The jellyfish Phialidium gregarium (=Clytia gregaria) is frequently found in the nearshore waters of the Pacific Northwest.  It's a small medusa (up to 20 mm) and rather insubstantial, with a transparent bell quartered by four radial canals.  All medusae are ephemeral, and so is Phialidium, but because it's a little less ephemeral than most, and because if well-fed it will spawn every morning, this species has contributed to an outsized share of the few studies of development in jellyfish. 

As in most other cnidarians, cell division in Phialidium is unipolar – the cleavage furrow ingresses from only one side of the cell.  This is more than just a curious way for a cell to divide: the site where the first cleavage furrow initiates, usually the animal pole where meiosis completed, will become the oral pole, which happens to be the posterior of the larva.*  In a classic paper (citation 1), Gary Freeman presented an elegant experimental proof that the first furrow initiation site isn't merely correlated with polarity of the embryo, but actually determines that polarization.  He suppressed first cleavage with the drug cytochalasin, then washed the drug out.  These eggs, which had missed first cleavage, had two nuclei, which each initiated a cell division furrow.  If they did so at different sites and more or less at the same time, resulting embryo developed two body axes. 

Cell division is equal, results in cells of roughly the same size, and occurs synchronously.  These embryos are so simple they're almost boring.  But because so little takes place, as one strains to find a point of interest occasionally one notices something that might pass unremarked in a flashier embryo.  Freeman, for instance, focused on the polarity of cells in the epithelium – that’s about the only trait this epithelium displays until metamorphosis – and through grafting experiments showed that the polarization initiated at first cleavage is propagated something like the polarization of dipoles in a magnet (citation 2). 
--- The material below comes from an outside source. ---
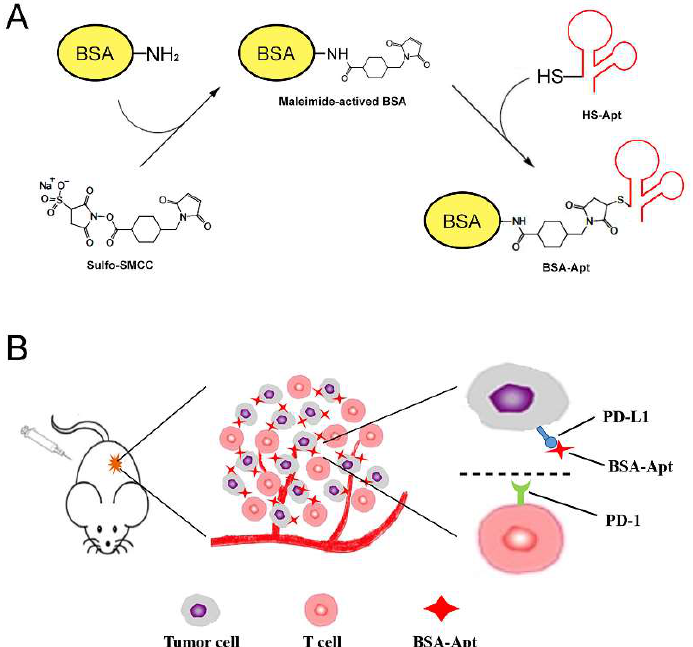
Figure 1. Schematic illustration of the BSA-Apt designed for colon cancer therapy. ( A ) Two-step reaction scheme for conjugating BSA with PD-L1 aptamer by a crosslinker (sulfo-SMCC). In this experiment, sulfo-SMCC first reacts with BSA to produce maleimide-activated protein. After removing non-reacted crosslinker, the maleimide-activated BSA reacts with the thiol-modified PD-L1 aptamers to form BSA-Apt. ( B ) PD-1/PD-L1 blockade scheme: BSA-Apt binds to PD-L1 expressed on the surface of tumor cells and blocks the PD-1/PD-L1 interaction.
In this movie, a couple of bits of rubble draw attention to a mundane yet profound developmental transition.  First cleavage completes to the northwest, and a few bits of cytoplasm get left behind.  During the first few divisions, these fragments get slurped in and out through a space between cells.  Eventually, however, it so happens they're trapped inside.  This reveals one of the most fundamental, if little-noticed, events in the development of animals: at some point, the embryo ceases to be a cluster of loosely-associated cells, and those cells conspire to behave as a tissue.  Most often, as in this embryo, that first tissue is the single-layered epithelium, apical ends to the outside world, cell-cell junctions making seals around the sides, and basal ends facing a new, interior space.  It's no wonder that some early embryologists imagined the jellyfish embryo as the prototype for us all.
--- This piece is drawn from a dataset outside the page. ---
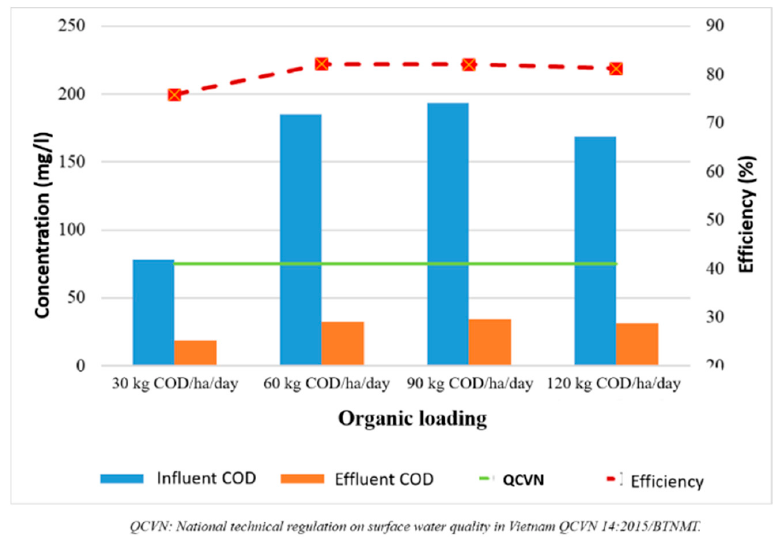
Figure 1. Effect of organic loading on COD removal efficiency.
— text by George von Dassow and Katie Bennett

* Yes, that all sounds backwards if you know much about other animal embryos.  The hydrozoan planula larva swims with the oral pole behind; the aboral pole (the front end) will attach to the chosen substrate when the larva settles, and the tail end will form the hydranth, the anemone-like polyp.  The mouth will open at what is then the top-most point, which had previously been the hindmost point while the larva was swimming.  Thus the animal pole of the egg becomes the posterior pole of the larva which becomes the oral pole of polyp.  Doesn't the animal pole usually equate to the front end of the swimming larva?  Yes, but happily, such rules (like grammar) are descriptive, not pre- or proscriptive.

Citations:

1. Freeman, G. (1981) The cleavage initiation site establishes the posterior pole of the hydrozoan embryo.  Wilhelm Roux's Archives of Developmental Biology 190:123-5.

2. Freeman, G. (1981) The role of polarity in the development of the hydrozoan planula larva.  Wilhelm Roux's Archives of Developmental Biology 190:168-84.